## WORK INSTRUCTIONS
Write out as a numbered list the lines of the entries below, from the line containing "fortfarande stängd och" up to and including the line containing "strategier, tre val", leaving out any blank lines.

## MATERIAL PROVIDED
* * *
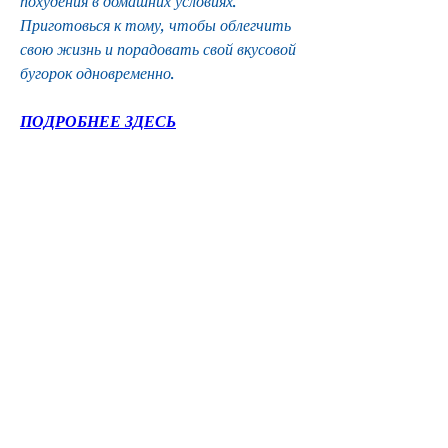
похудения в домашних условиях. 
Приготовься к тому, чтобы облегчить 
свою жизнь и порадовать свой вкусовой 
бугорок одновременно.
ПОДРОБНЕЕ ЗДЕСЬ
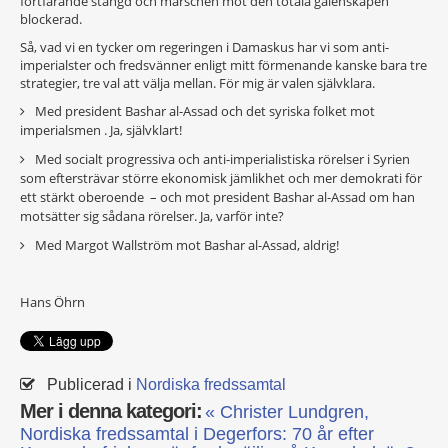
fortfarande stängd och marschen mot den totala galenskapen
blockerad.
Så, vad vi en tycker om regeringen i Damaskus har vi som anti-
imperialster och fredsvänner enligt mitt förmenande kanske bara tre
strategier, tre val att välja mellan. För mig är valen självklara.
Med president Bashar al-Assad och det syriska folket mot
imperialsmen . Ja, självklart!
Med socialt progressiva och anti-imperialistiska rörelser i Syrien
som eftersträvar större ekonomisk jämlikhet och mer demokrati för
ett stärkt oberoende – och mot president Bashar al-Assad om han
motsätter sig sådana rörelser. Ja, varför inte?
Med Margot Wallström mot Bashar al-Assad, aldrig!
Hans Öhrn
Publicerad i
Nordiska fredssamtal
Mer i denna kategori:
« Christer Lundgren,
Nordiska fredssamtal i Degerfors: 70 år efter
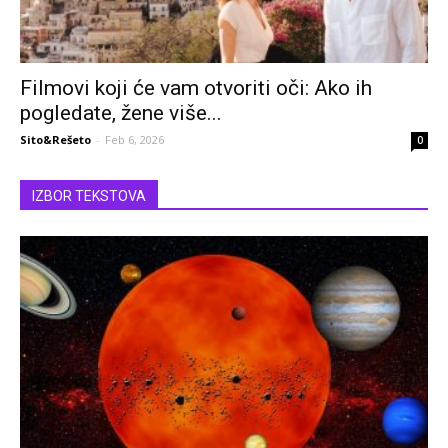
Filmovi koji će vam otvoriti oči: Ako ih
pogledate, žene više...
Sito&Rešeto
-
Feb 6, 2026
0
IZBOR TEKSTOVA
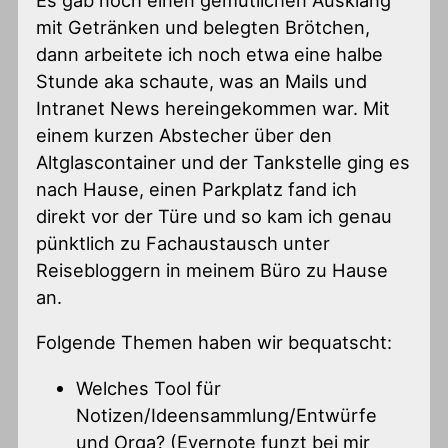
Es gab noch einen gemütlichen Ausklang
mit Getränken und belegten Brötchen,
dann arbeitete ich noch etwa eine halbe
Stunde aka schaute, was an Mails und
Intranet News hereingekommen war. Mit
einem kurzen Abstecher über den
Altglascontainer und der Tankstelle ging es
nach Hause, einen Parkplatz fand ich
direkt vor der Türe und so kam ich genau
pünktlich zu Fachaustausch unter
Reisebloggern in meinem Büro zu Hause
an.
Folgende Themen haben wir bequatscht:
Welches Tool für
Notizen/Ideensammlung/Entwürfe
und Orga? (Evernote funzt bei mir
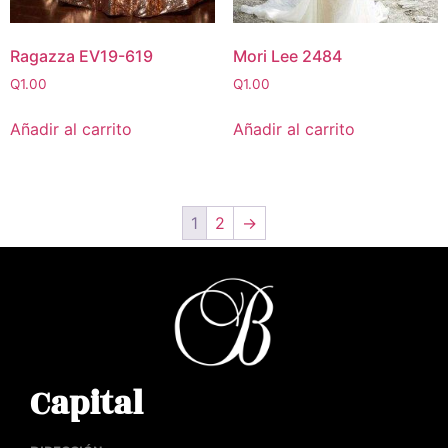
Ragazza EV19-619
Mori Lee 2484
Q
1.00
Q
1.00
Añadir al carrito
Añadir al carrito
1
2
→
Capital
* * *
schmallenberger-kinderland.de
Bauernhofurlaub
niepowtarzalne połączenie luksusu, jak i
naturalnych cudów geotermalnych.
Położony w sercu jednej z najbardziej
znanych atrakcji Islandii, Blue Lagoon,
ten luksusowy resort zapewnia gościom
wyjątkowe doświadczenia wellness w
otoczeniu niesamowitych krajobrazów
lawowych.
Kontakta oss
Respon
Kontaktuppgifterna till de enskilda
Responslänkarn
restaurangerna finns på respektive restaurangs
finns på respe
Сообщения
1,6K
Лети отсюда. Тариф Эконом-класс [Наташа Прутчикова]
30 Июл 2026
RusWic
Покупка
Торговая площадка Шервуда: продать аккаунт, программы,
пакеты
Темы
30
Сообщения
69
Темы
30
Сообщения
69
* * *
## EXERCISE RESULT
1. fortfarande stängd och marschen mot den totala galenskapen
2. blockerad.
3. Så, vad vi en tycker om regeringen i Damaskus har vi som anti-
4. imperialster och fredsvänner enligt mitt förmenande kanske bara tre
5. strategier, tre val att välja mellan. För mig är valen självklara.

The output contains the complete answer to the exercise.